→ **EXERCISE REQUIREMENTS**
In the items, copy the lines starting at the line containing "Фото: ktf.kz" and ending at the line containing "Симакин ёки япониялик Юсуке Кусухара —", switching "биринчи" to "иккинчи" and leaving everything else unchanged.

→ **RECORD SET**
##############################
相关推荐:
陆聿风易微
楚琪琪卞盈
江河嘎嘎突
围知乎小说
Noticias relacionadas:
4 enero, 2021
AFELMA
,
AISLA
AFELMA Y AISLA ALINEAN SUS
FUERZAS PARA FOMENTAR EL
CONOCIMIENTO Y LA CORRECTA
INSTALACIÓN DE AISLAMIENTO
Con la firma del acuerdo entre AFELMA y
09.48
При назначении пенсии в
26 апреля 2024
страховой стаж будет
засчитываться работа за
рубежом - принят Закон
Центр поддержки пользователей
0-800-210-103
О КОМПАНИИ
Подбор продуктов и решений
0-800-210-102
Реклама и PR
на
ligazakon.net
##############################
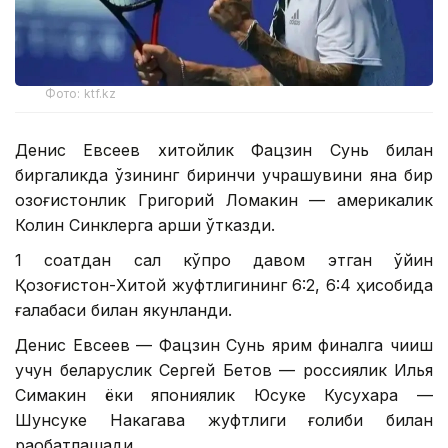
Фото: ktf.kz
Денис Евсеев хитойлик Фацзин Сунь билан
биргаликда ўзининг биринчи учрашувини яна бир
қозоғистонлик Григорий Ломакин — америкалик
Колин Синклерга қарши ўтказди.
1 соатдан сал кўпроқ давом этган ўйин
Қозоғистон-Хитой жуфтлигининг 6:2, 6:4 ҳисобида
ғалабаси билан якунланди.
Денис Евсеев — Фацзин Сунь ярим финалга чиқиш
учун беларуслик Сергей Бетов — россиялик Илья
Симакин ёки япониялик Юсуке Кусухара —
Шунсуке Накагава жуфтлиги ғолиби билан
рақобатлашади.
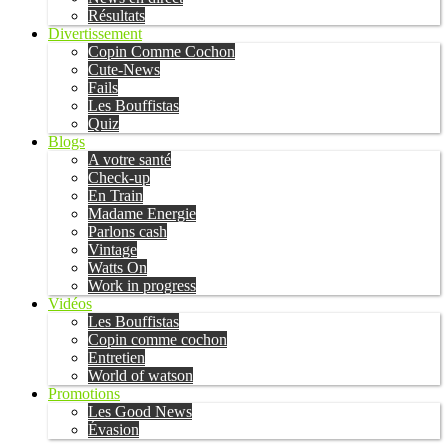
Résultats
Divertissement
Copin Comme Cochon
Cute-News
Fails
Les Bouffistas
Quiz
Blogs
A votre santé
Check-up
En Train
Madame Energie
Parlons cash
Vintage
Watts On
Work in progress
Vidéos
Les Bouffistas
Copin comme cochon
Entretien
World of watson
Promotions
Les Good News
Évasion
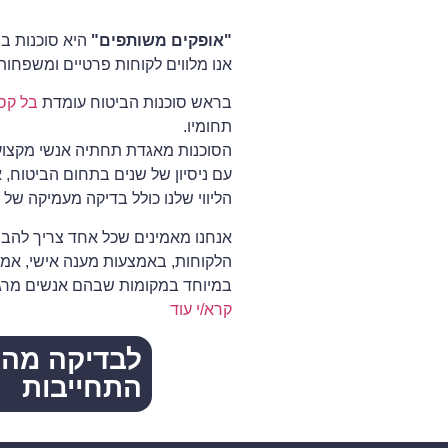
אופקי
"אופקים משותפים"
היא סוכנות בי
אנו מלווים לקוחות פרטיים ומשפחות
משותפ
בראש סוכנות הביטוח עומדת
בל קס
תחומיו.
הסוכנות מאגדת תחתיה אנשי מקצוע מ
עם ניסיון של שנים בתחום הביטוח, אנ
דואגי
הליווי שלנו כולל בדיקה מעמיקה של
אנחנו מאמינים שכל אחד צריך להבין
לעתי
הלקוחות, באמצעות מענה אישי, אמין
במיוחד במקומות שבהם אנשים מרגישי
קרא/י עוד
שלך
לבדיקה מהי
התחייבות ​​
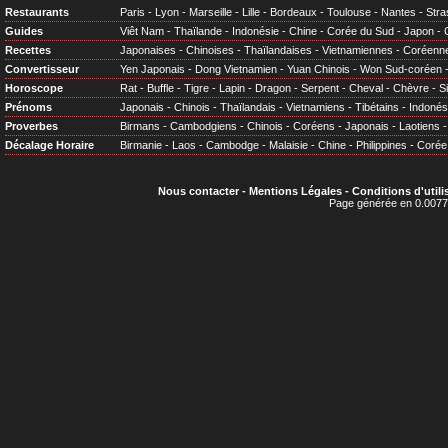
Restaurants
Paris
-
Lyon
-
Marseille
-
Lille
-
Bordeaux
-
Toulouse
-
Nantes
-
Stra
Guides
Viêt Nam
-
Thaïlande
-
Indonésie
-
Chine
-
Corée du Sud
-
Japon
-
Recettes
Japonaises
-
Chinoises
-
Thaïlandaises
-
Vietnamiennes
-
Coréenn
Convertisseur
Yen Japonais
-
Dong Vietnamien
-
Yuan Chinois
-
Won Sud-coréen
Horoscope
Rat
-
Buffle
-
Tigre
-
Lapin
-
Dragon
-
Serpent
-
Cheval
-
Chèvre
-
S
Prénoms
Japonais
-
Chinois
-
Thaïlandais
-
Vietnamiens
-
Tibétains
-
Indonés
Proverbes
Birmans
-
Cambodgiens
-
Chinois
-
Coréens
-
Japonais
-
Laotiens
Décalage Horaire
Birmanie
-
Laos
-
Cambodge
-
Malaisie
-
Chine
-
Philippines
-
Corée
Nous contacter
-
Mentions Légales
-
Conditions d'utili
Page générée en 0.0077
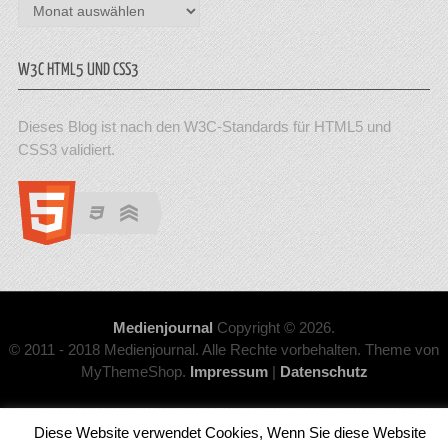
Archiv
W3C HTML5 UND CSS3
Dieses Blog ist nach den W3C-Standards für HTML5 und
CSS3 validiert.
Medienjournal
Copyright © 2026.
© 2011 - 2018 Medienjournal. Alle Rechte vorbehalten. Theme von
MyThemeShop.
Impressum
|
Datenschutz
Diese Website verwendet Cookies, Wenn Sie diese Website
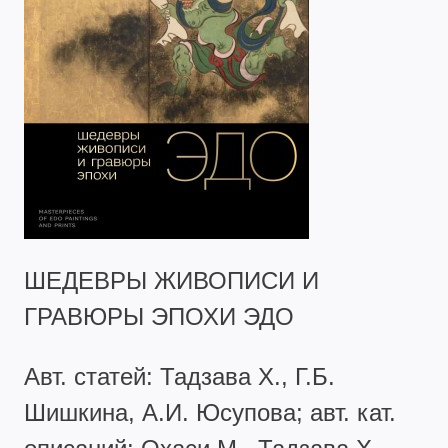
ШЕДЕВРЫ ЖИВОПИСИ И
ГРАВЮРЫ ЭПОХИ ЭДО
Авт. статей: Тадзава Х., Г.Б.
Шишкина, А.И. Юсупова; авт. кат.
##############################
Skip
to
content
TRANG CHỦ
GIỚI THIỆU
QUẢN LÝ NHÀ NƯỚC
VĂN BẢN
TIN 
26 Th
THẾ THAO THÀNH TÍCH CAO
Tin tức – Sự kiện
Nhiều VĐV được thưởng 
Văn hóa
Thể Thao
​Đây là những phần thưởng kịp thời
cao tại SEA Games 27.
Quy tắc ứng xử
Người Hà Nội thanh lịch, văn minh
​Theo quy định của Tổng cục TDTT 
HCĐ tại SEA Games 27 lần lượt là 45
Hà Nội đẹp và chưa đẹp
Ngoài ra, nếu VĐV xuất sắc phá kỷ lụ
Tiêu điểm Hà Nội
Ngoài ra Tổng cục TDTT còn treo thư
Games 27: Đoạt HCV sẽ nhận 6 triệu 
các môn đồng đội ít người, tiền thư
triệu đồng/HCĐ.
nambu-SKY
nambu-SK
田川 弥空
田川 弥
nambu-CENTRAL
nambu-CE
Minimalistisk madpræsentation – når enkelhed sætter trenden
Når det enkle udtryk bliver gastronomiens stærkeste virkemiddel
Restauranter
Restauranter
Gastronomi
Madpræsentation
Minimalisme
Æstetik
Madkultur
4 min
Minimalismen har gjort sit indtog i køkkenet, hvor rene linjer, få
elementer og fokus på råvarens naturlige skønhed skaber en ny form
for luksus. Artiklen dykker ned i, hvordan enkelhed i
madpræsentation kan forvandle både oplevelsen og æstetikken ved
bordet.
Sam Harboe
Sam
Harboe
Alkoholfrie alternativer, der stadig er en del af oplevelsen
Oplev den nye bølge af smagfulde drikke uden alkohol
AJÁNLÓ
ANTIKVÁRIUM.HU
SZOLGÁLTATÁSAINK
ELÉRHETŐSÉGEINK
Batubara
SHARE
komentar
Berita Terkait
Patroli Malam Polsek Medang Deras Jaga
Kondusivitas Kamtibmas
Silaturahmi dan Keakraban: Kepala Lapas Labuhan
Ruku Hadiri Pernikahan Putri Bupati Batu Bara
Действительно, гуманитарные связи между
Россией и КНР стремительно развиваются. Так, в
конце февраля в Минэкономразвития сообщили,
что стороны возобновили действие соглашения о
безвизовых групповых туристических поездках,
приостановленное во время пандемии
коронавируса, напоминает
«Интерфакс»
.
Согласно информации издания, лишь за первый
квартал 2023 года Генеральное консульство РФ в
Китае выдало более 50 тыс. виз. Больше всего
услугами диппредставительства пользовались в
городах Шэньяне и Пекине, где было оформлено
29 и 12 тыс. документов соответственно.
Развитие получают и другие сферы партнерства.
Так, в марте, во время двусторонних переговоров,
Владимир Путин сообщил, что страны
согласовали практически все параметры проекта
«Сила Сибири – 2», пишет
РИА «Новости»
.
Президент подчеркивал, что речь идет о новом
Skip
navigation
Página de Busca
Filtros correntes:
##############################
→ **OUTPUT**
Фото: ktf.kz
Денис Евсеев хитойлик Фацзин Сунь билан
биргаликда ўзининг иккинчи учрашувини яна бир
қозоғистонлик Григорий Ломакин — америкалик
Колин Синклерга қарши ўтказди.
1 соатдан сал кўпроқ давом этган ўйин
Қозоғистон-Хитой жуфтлигининг 6:2, 6:4 ҳисобида
ғалабаси билан якунланди.
Денис Евсеев — Фацзин Сунь ярим финалга чиқиш
учун беларуслик Сергей Бетов — россиялик Илья
Симакин ёки япониялик Юсуке Кусухара —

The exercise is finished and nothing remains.